Attorney General James and Comptroller Lander Secure Nearly $230,000 for Building Employees Cheated Out of Fair Pay

Attorney General James and Comptroller Lander Secure Nearly $230,000 for Building Employees Cheated Out of Fair Pay

Editorial credit: lev radin /

Managers of Manhattan condominium building and staffing agency underpaid building security guards for years in violation of New York law
New York, NY – New York Attorney General Letitia James and New York City Comptroller Brad Lander today announced a settlement totaling almost $230,000 with a contracting agency and the Board of Managers of a New York City condominium building for failing to pay workers in the building the prevailing wage required by New York law. From 2016 to 2019, Allied Universal Security Services (Allied Universal) underpaid the security guards it was contracted to provide at 540 West 28th Street Condominium (the Condominium) in Chelsea, depriving some workers of almost $30,000 each in fair pay. As a result of a joint investigation by the Office of the Attorney General (OAG) and the Office of the New York City Comptroller, Allied Universal will pay nearly $230,000 in restitution to OAG, which will be distributed entirely to the seven affected employees.

“Every New Yorker deserves to be compensated fairly and fully for their hard work,” said Attorney General Letitia James. “For years, Allied Universal swindled their workers out of their hard-earned wages while the owners of the building where they worked benefited from a lucrative tax break. Now, these workers will finally be paid what they are owed. I want to thank Comptroller Lander for his partnership in this investigation, and we will continue to hold employers accountable for wage theft to ensure all New Yorkers are paid fairly.”

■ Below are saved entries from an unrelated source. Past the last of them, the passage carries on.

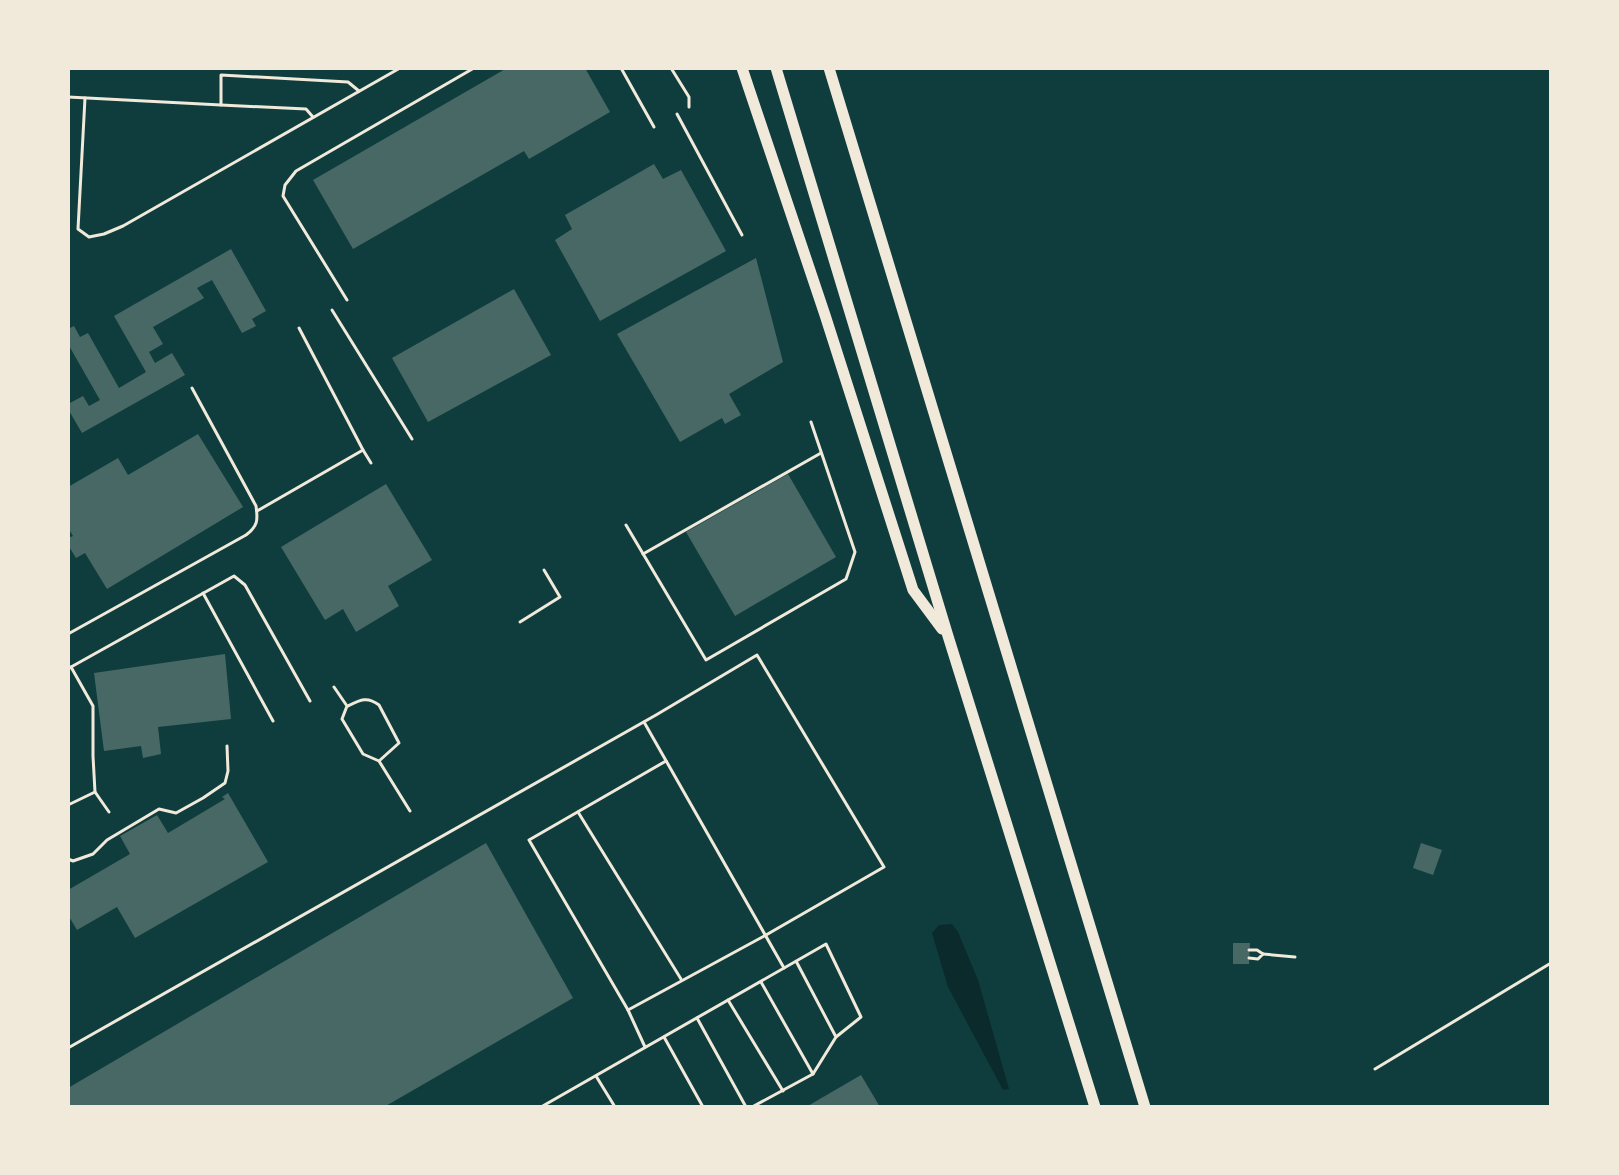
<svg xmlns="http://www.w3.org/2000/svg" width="1619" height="1175" font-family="Overpass,sans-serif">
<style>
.water{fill:#0a2a2b}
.building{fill:#486865}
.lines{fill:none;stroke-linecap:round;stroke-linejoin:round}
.path{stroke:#f1e9da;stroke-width:3}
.service{stroke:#f1e9da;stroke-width:3}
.motorway{stroke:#f1e9da;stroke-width:11}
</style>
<rect width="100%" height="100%" fill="#0f3d3e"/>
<polygon class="water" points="952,924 958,932 978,980 1009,1089 1003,1090 948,987 932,933 939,925"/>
<g class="building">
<polygon points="507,68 585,68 610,112 529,159 524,151 353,249 313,180"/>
<polygon points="654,164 663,179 681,170 726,251 600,321 555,240 572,229 565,215"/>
<polygon points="231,249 266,311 252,319 256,326 242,333 212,280 197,288 204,298 153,327 163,344 149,352 155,363 172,353 185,375 82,433 68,409 68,404 83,396 89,406 100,400 68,344 68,329 74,326 80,337 88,333 119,388 146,372 114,316"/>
<polygon points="756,258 783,362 729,394 741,415 725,424 722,418 680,442 617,334"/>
<polygon points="514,289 551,355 428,422 392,358"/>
<polygon points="198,434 243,507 107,589 85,553 76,558 68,545 68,538 73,536 68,528 68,487 118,458 128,475"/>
<polygon points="788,474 836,557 735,616 686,532"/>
<polygon points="386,484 432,560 388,586 399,606 356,632 343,609 325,620 281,547"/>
<polygon points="225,654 231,719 158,727 161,754 143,758 141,746 104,751 94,673"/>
<polygon points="228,793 268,862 135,938 117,907 77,930 68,915 68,890 130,854 120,836 157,815 168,833 225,799 222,797"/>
<polygon points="486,843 573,998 384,1107 69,1107 68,1088"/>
<polygon points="1421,843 1442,850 1433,875 1413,868"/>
<polygon points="1233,943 1250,943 1249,964 1233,964"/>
<polygon points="861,1075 880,1107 806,1107"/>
</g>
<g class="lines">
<g class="path">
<polyline points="1263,954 1295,957"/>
<polyline points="1249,958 1258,959 1263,954 1257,950 1249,950"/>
</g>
<g class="service">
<polyline points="621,68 654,127"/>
<polyline points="671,68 689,97 689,107"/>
<polyline points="68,97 221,105 221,75 348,82 359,91"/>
<polyline points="85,98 78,229 89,237 104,234 123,226 400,68"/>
<polyline points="221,105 306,109 313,117"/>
<polyline points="677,114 742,235"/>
<polyline points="347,300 283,196 285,185 296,171 474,68"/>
<polyline points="332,310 412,439"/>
<polyline points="299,328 363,450 371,463"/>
<polyline points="257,511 363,450"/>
<polyline points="626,525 706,660 846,579 855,552 811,422"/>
<polyline points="643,554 821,453"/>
<polyline points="203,593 273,721"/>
<polyline points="520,622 560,597 544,570"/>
<path d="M68,634L246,535C258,526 258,520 256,506L192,388"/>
<polyline points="71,667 234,576 245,585 310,701"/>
<polyline points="68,669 71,667 93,706 93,756 95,792 109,812"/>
<polyline points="334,687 347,706 342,719 363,754 379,761 410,811"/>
<path d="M348,706C360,700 367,696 379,705L399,743L379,761"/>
<polyline points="644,722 784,968"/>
<polyline points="68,805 95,792"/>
<polyline points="578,812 681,979"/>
<polyline points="68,859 73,861 93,854 107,840 159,809 176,813 203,798 225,783 228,771 227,746"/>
<polyline points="728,1000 783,1091"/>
<polyline points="697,1018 746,1107"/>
<polyline points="664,1037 703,1107"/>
<polyline points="645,1047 628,1010 529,840 666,761"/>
<polyline points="68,1048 656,715 757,655 884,867 766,935 628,1010"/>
<polyline points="1375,1069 1551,963"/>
<polyline points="813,1074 836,1037"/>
<polyline points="596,1076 615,1107"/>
<polyline points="541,1107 826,944 861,1017 836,1037 796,961"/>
<polyline points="752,1107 813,1074 761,982"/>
</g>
<g class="motorway">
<polyline points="742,68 825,315 913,590 942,629"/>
<polyline points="776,68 948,636 1095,1107"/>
<polyline points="829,68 1145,1107"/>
</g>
</g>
<rect width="1619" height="1175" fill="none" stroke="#f1e9da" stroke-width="140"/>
</svg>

“We take our responsibility to enforce prevailing wage laws seriously, to protect workers from companies that try to cheat them out of the wages they have earned,” said New York City Comptroller Brad Lander. “Today’s settlement proves that companies cannot escape accountability for exploiting their workers. I’m proud that our Bureau of Labor Law worked in partnership with Attorney General James’ team on this case to ensure the security guards at Allied Universal get the pay they deserved.”

In 2011, the Condominium received a Section 421-a tax break that required its owners to pay building service employees prevailing wages as established by the New York City Comptroller’s office. At the same time, the Condominium’s Board of Managers contracted with Allied Universal, a private security and staffing company, to provide security services for the building.

An investigation conducted by OAG and the Comptroller’s Office found that from September 2016 to February 2019, Allied Universal failed to pay the security guards working in the Condominium the wages owed to them under the prevailing wage rules. Seven employees were cheated out of thousands of dollars of supplemental benefit payments each, with some missing out on tens of thousands of dollars in fair pay.

For their violations of New York law, Allied Universal will pay the full amount its employees are owed plus interest, totaling $229,718.48. OAG will distribute the entirety of these funds as restitution to the former Allied Universal employees who were classified as Unarmed Security Guards from September 2016 to February 2019.

In addition, Allied Universal must conduct an audit of its contracts at all other New York City buildings and certify to OAG each year that all of its employees are being paid the prevailing wage at properties benefiting from a 421-a tax break.

New Yorkers who believe they have been a victim of wage theft or other labor law violations are encouraged to contact OAG by filing a confidential complaint online or calling (212) 416-8700.

The matter was handled for OAG by Assistant Attorney General Lawrence Reina under the supervision of Labor Bureau Civil Enforcement Section Chief Fiona Kaye. The Labor Bureau is led by Bureau Chief Karen Cacace and Deputy Bureau Chief Young Lee. The Labor Bureau is a part of the Division for Social Justice, which is led by Chief Deputy Attorney General Meghan Faux and overseen by First Deputy Attorney General Jennifer Levy.

The Comptroller’s Office’s investigation was conducted by Jose Quiroz, Deputy Director of Investigations, supervised by Frank Gonzalez, Director of Investigations in the Comptroller’s Bureau of Labor Law. The audit of underpayments was performed by Ilona Stadnicka, Auditor, supervised by Stuart Rimmer, Director of Audit. The Bureau of Labor Law is overseen by Claudia Henriquez, Director of Workers’ Rights.